EL SEGUNDO DOMINGO ORDINARIO
(Isaías
62:1-5; I Corintios 12:4-11; Juan 2:1-11)
Las
bodas del príncipe de Inglaterra con la estrella de Hollywood eran uno de los
eventos más celebrados el año pasado.
Veintenas de millones de personas las miraron por la televisión. Pero para nosotros cristianos esas bodas no tuvieron
ni un millonésimo de la importancia de las bodas de Caná. Pues ellas llamaron la atención por un
momento pasajero. Las bodas de Caná
tienen ramificaciones por la eternidad. Por
explorar sus temas podemos apreciar cómo Dios nos prepara para ambas la vida terrena
y la vida eterna.
Las
bodas son más que una fiesta.
Representan la unión entre familias tanto como entre personas. También son profundamente orientadas al futuro
con la esperanza de hijos. Con estos dos
propósitos en cuenta Jesús escoge las bodas para el primer signo indicando su
naturaleza divina.
Se puede
decir que la encarnación tiene el sentido de bodas. Pues significa la unión entre el cielo y la
tierra. Por haber nacido en carne y hueso
entonces, Jesús creó una relación sólida entre la familia de Dios y la familia
humana. La primera lectura del libro del profeta Isaías predice este evento con
imágenes de matrimonio. El profeta conseja a Israel que no se acongoje más
porque el Señor vendrá para desposarse
con ello. Quedará con el pueblo para apoyarlo
vivir con la justicia. Así Jesús ha
llegado para fortalecernos contra los vicios.
Antes de
tratar cómo la unión de Dios con la humanidad afecta el futuro, que
consideremos el vino. Un salmo nota cómo
el vino “alegra el corazón del hombre” (104,15). De hecho, el vino se ha hecho en símbolo de
la alegría.

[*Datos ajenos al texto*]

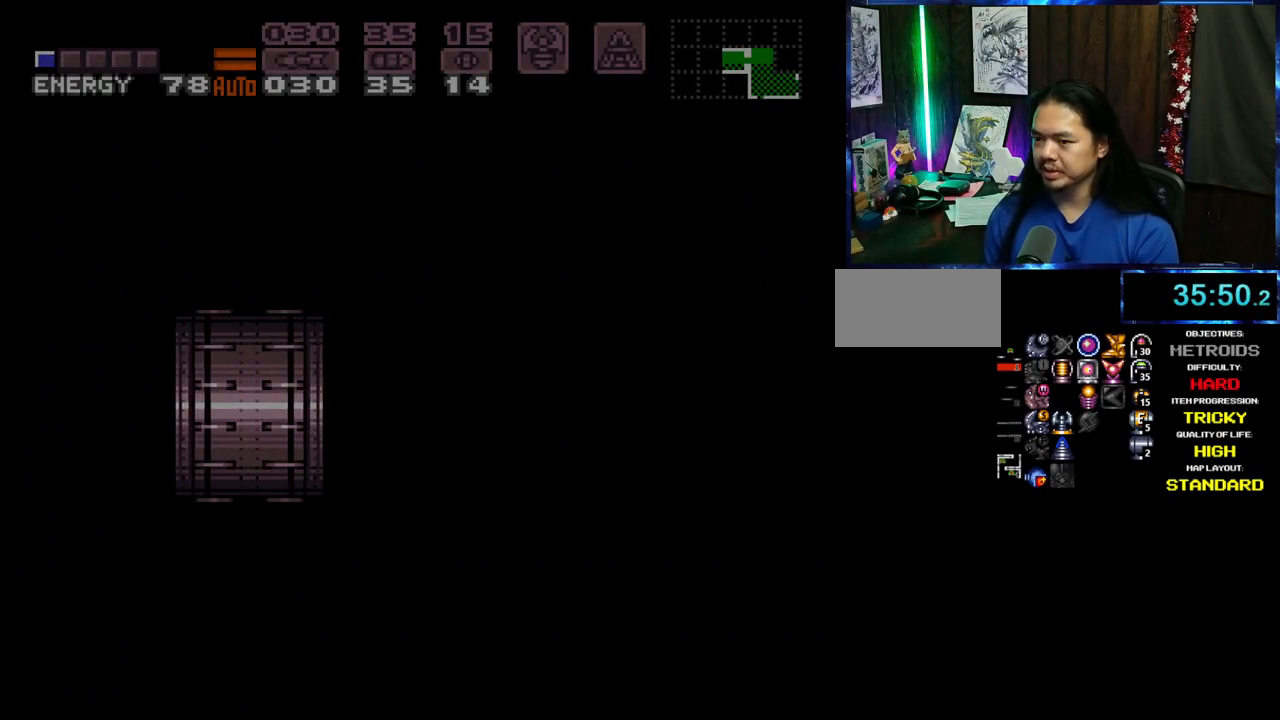
{"dt_ms": 500, "buttons": ["A", "DPAD_RIGHT"], "events": []}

Aquí Jesús no sólo produce el
vino sino “el vino mejor”. Es la
felicidad de la vida, no sólo para ahora sino para siempre. De esta manera podemos entender el truque del
agua en el vino como cambio de nuestra naturaleza. Jesús nos hace en hijos adoptados de Dios de
modo que la muerte no nos aniquile. Por
unirnos con él tendremos un futuro sin fin.
Alcanzamos
esta unión cuando ponemos la fe en Jesús.
El evangelio cuenta de dos grupos mostrando la fe. El primero consiste de sola una persona: la
madre de Jesús. Ella cree en su hijo aun
cuando él se aleja de ella. En el pasaje
no le llama “mamá” y le responde a su intervención con la pregunta fría: “’¿qué
podemos hacer tú y yo?’” No obstante, ella dice a los sirvientes con confianza
absoluta: “’Hagan lo que él les diga’”. El segundo grupo poniendo su fe en
Jesús es sus discípulos. Llegan a su planteamiento cuando lo ven cambiando el
agua al vino.
Nosotros
quedamos entre estos dos grupos. No
hemos visto cambios de agua en vino, pero hemos atestiguado cambios de la actitud. Una religiosa reporta recibiendo la llamada gozosa
de una compañera de clase en sus cumpleaños.
Dice que en el pasado la compañera se quejaba siempre con una crítica para
todo. Entonces, tocada por la gracia,
cambió de perspectiva. Ahora tiene una actitud muy positiva. A lo mejor cada uno
de nosotros podemos percibir un tal cambio en nuestras propias vidas. Tal vez como niños fuéramos consentidos con un
enfoque exclusivamente en nosotros mismos.
Sólo por la gracia de Dios hemos crecido en adultos responsables por el
bien de todos. Nuestra fe no es tan comprehensiva como la de María. Ni es basada en la experiencia directa como
la de los discípulos. Sin embargo, vale para
unirnos con Cristo.
Una vez
una mujer estaba postulada para la presidencia de una organización nacional católica. Tenía a una amiga de años atrás cuando habían
vivido en la misma parroquia en otra ciudad.
Cuando la amiga se enteró de la elección, viajó al capital para hacer campaña
por la candidata. Su entusiasmo era tan
convincente que ganó la mujer. El
evangelio de las bodas de Caná quiere relatar una historia semejante. Jesús ya está con nosotros. Con él vamos a ganar la lucha de la
vida. Con él conquistaremos los vicios de
nuestra naturaleza humana. Con él
tendremos el destino de su naturaleza divina.